Sleep finally washed over him, and he was dead to the world. Little did he realize that as he slept, the dark shadows which threatened him during his waking hours shifted around the thicket. Had it been a mortal foe, the brave Stravos would have dealt swiftly with them. Yet the horse did not notice the strange shadows as they grew thicker near his Master. Crimson yet to return from the hunt. As the shadows drew near, Azoloth twisted and turned in his sleep, making small sounds.
Then the moon pendant he wore appeared to give off a soft, clean light. Where the light touched, it burned away the sickly green sun and chase the shadows away. It cleansed the corruption from the grove. As the cool silvery light fell upon them, Azoloth settled down into a much deeper and more restful sleep.
It is hard to say if it was the glow from the necklace, the stress of the day before, or just sheer exhaustion, but Azoloth slept far longer than he intended to. When he awoke from the most restful sleep, he had ever known, the clear moon shone in the sky. Her beautiful silvery rays danced through the swaying branches of the dark forest. The sound of the leaves swishing back and forth and the birds’ singing created a relaxing and comfortable atmosphere. A hole in the thicket of tree’s above him allowed a single pure beam of silvery moonlight to shine down upon him and bask him in its comfortable glow.
He pushed himself to his feet, yawning and stretching. Blue eyes looked around for Crimson. He found the burly canine laying next to a freshly killed deer. Sighing, Azoloth moved to the deer and knelt. He did not sigh for its death; he understood and accepted the need to kill animals for food. He sighed because he needed to meet Trinsic shortly, yet he would be here for hours yet dressing and cooking the deer. There was no helping it. His stomach growled, and he set to work.
Once the deer had been properly dressed and some fresh meat tossed to Crimson, Azoloth dug a small pit in the ground.

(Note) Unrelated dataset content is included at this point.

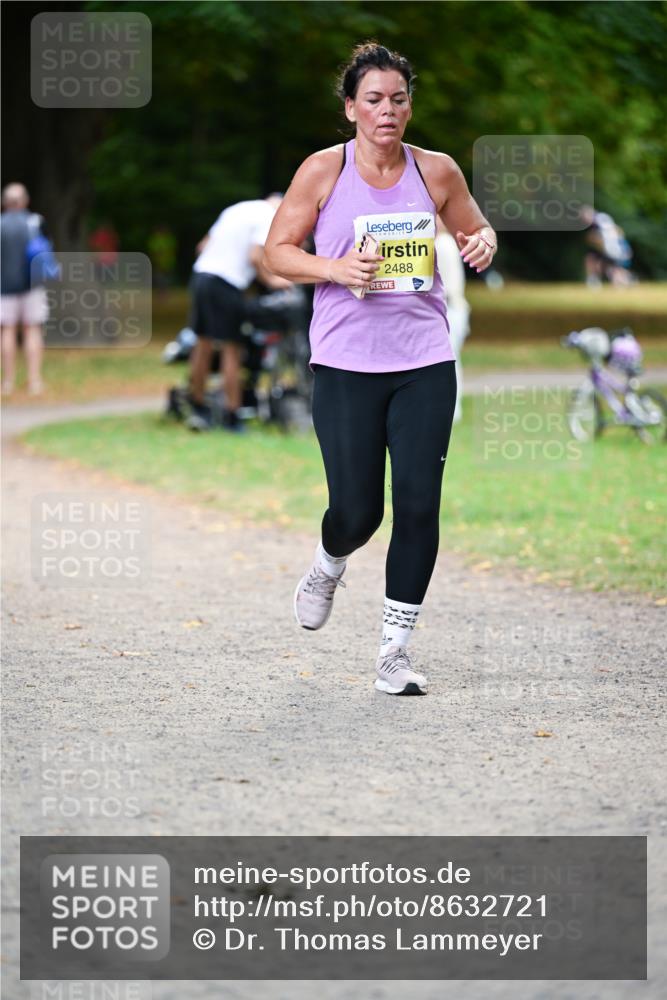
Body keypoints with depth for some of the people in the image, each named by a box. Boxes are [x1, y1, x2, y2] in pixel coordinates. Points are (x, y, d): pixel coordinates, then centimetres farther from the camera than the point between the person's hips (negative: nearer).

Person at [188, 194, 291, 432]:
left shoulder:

Selecting the driest wood he found, he built a small fire. He hated wasting most of the deer, but he could not cook all the meat here and now. Setting a few small steaks on spits over the fire. Azoloth trudged off into the woods, following the sound of water. It was not too much deeper that he found a small spring. He filled a few skins with clear water. Returning to his small camp, he had breakfast before covering the small cooking fire with dirt.
Azoloth knelt by Crimson and stroked his hair, speaking to him softly for a few moments. He then moved to Stravos and stroked his mane and whispered to him before pulling himself up into the saddle. The small ritual was one he performed often renewing their bond together.
The group was moving back to the road when Crimson let out a low growl and stopped. Azoloth instantly halted Stravos and sat very still, listening. They heard more than a dozen horses coming from the crossroads and heading towards the Keep.